Breathe your way to better health


27 May 2020  |   4 min read

Breathing is not only fundamentally important to life, but also functions as a natural self- healing mechanism. Recent research on breathing and the brain has shown that the longer the breath, the longer the lifespan1. Breathing exercises have a soothing effect on our emotional state, which in turn has a positive impact on our health.

The COVID-19 pandemic, safe-distancing and circuit breaker measures have created the ideal opportunity to regulate our emotional states through breathing. Regular practice brings about increased health and better emotional regulation. Some of these evidence- based health benefits include:

Better blood pressure regulation

Deep controlled breaths better regulate blood pressure through the heart rate, and is a natural self-healing mechanism for cardiovascular health. With practice, it lessens stress on blood vessels and lowers the risk of stroke and cerebral aneurysm.

Improved memory

Research has also suggested that our breathing rhythm generates electrical activity in the brain that influences how well we remember. The next time you have difficulty remembering something, control your breathing and it might just come to mind.

Reduced anxiety

Controlled slow breathing can relieve anxiety and prevent panic attacks. Emotional responses are stimulated by quick shallow breathing. When you find yourself breathing too quickly in pressurising situations, apply a controlled breathing exercise to calm yourself down.

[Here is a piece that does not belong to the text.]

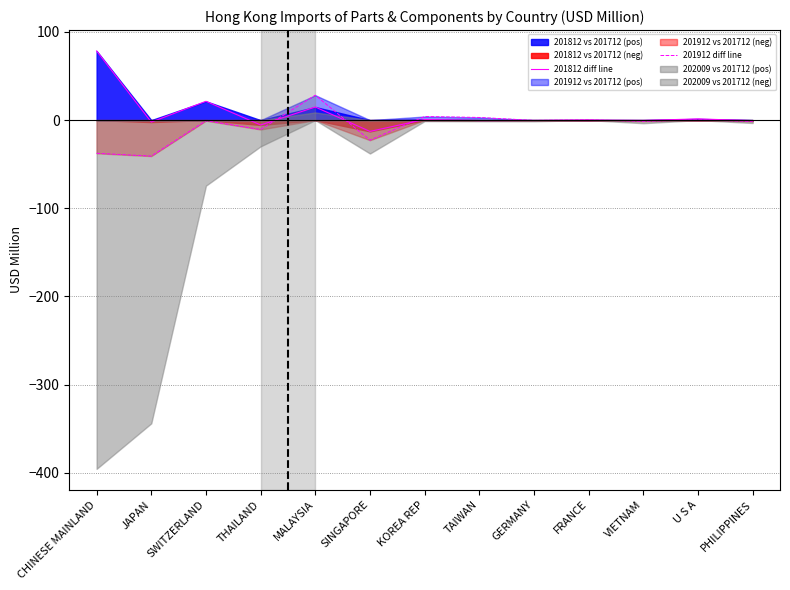

Between THAILAND and SWITZERLAND, which is larger?

SWITZERLAND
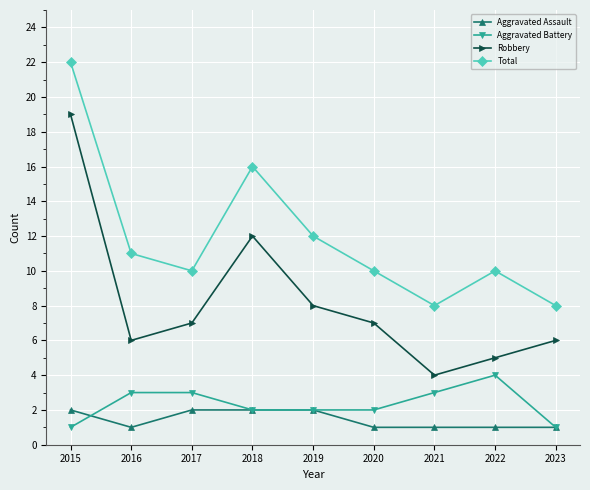

What is the sum of the Aggravated Battery values at 2019 and 2017?

5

Here are three breathing exercises that will take less than 10 minutes:

Regular practice brings about increased health and better emotional regulation.

Belly breathing

As this is the most basic of the breathing exercises, it is the one you should master first. It’s very simple, and simply requires a few steps:

  • Sit down comfortably, or lay down on a yoga mat – depending on personal preference.
  • Place one hand on your stomach, just below your ribcage. Place the other hand on the centre of your chest.
  • Breathe in deeply through your nostrils and let your hand be pushed out by your stomach. Your chest should remain stationary.
  • Breathe out through your lips, pursing them as if you were about to whistle. Using your hand, gently apply pressure on your stomach, helping to press out the breath.

Slowly repeat between three to 10 times.

“4-7-8” Breathing technique

This breathing exercise can be an extension to the belly breathing exercise or simply practised on its own.

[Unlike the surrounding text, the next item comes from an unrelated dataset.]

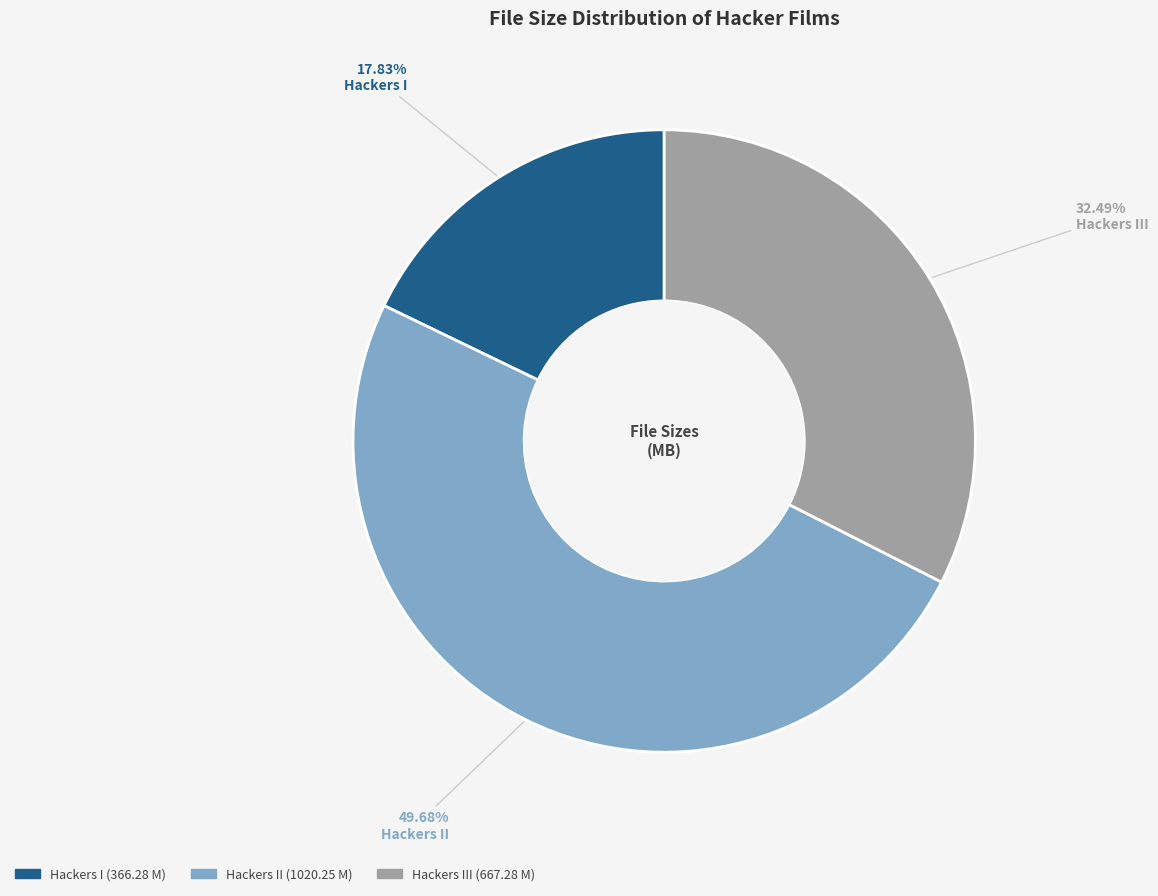

What is the ratio of the value at Hackers I to the value at Hackers II?

0.4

  • Get into the belly breathing exercise position, with one hand on your stomach and the other on your chest.
  • Inhale slowly but deeply. Take 4 seconds to breathe in, feeling your stomach move in the process.
  • Hold your breath for 7 seconds.
  • Exhale for 8 seconds, as silently as you can manage. Once you reach a count of 8, you should have completely emptied your lungs of air.

Repeat as many times as you need, making sure to stick to the 4-7-8 pattern.

Breath counting

Also a form of meditation, this starts with sitting in a comfortable position with the spine straight and head inclined slightly forward. Gently close your eyes and take a few deep breaths. Then let the breath come naturally without trying to influence it. Your breathing should ideally be quiet and slow, but depth and rhythm may vary.

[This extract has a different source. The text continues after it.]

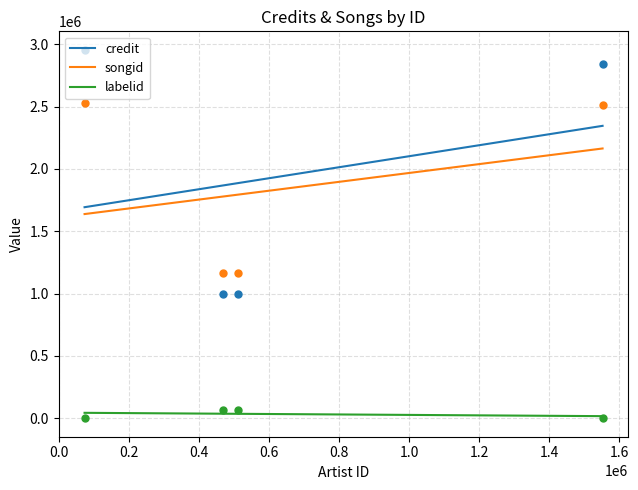

What are all the series names shown in the legend?

credit, songid, labelid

  • To begin the exercise, count “1” as you exhale.
  • The next time you exhale, count “2,” and so on up to “5.”
  • Then begin a new cycle, counting “1” on the next exhalation.

Never count beyond “5” and count only when you exhale. You will know your attention has wandered when you find yourself counting up to “8,” “12,” or even “19.”

Try to do this for 10 minutes.

Besides having something to do between conference calls and replying work emails, controlled breathing is also a good way to relax, reducing tension and stress.

Breathe slow and be calm.

The contributor is an Executive Director at Clarity Singapore.


  1. Zulfiqar U, Jurivich DA, Gao W, et al. Relation of high heart rate variability to healthy longevity. Am J Cardiol 2010; 105: 1181–1185.